The retired judges hearing the cases all happen to be Republican, but this has nothing to do with the Journal’s preference for keeping them on the job rather than letting Obama fill the vacancies. The work keeps them young. Without it, they would sit at home and wait for the grandchildren to call. Doesn’t Obama recognize the medical dangers of loneliness?
The central contention of the Journal editorial is that, since the court so obviously doesn’t need any new judges, Obama’s apparent intention to nominate new candidates to fill the vacancies is a plan to pack the court. “Packing the D.C. Circuit” is actually the headline on the Journal’s most recent editorial. The phrase “court-packing” originally applied to Franklin Roosevelt’s plan to add more seats to the Supreme Court, which he could fill with his own nominees. The Journal has decided to apply it to a plan to fill existing vacancies. You might think it applies more accurately to the Republican plan to eliminate three seats — after all, the essential thing about court-packing is changing the number of seats on a court to give your own side a partisan advantage. But no. The Journal thinks that move “makes sense.”

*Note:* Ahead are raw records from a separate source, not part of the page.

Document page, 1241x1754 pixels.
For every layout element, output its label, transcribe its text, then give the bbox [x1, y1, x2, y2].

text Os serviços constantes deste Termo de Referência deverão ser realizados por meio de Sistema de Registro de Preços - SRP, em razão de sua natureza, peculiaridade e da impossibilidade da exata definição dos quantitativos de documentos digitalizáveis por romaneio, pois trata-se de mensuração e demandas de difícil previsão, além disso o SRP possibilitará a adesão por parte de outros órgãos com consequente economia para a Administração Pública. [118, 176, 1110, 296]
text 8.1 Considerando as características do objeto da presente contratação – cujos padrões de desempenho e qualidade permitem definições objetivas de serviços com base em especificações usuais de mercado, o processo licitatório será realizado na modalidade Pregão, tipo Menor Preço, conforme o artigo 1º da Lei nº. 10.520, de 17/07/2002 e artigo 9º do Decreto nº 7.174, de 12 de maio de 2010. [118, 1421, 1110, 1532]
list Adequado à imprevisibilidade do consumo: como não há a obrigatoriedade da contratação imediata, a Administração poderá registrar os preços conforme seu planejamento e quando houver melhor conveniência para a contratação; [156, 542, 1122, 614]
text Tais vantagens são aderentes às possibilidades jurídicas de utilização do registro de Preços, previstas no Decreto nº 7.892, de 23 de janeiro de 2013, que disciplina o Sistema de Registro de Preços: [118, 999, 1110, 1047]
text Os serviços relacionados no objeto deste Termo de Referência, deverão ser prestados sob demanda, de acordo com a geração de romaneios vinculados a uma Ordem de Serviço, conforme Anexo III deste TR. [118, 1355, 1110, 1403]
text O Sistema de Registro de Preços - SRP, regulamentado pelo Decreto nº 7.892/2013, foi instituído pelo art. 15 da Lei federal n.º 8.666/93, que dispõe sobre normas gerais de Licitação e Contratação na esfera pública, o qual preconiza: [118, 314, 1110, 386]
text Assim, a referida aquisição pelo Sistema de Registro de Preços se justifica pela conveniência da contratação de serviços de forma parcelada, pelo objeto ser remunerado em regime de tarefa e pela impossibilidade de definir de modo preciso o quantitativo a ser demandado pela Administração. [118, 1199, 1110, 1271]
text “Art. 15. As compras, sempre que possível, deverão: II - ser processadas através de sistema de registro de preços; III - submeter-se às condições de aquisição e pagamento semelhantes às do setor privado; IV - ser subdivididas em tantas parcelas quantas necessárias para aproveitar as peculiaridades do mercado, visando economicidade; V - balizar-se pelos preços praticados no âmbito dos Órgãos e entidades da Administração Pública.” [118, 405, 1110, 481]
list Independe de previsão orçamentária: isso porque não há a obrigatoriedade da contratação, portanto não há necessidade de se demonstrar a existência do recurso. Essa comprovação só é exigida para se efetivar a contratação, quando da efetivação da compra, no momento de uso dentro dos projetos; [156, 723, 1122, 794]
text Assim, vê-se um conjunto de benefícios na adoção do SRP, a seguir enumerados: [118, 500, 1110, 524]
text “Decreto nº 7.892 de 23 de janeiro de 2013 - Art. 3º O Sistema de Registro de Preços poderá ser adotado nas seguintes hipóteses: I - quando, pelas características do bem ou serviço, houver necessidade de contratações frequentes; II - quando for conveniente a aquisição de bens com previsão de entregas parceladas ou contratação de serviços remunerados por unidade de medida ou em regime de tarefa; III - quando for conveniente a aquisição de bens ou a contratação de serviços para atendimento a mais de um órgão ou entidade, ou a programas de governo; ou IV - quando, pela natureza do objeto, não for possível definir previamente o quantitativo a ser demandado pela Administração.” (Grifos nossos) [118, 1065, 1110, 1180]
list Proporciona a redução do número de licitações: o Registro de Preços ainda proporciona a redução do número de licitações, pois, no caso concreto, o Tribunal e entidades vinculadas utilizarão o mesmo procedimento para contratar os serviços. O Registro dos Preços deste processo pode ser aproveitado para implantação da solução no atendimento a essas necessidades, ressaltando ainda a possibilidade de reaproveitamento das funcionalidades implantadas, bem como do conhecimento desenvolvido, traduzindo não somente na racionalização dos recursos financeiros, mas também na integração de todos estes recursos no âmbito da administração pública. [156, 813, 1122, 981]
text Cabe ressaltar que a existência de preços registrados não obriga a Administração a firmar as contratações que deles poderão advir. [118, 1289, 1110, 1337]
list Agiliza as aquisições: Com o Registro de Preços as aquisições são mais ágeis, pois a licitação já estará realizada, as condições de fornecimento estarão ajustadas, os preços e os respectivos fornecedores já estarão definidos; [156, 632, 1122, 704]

The Republicans don’t have the votes to actually pass their plan to eliminate all vacancies. Its function is to serve as justification for filibustering any nominees at all, however moderate or well qualified, for the remaining three vacancies. These are the battle lines forming for what appears to be a major partisan war this summer: Republicans insisting not only that they need not approve vacancies in the D.C. Circuit but that Obama’s attempt to fill them represents a kind of tyranny, and Democrats threatening to limit the filibuster as a routine weapon to obstruct appointments. Many things depend on the outcome of this fight, but the prospect for limiting climate change is surely the biggest.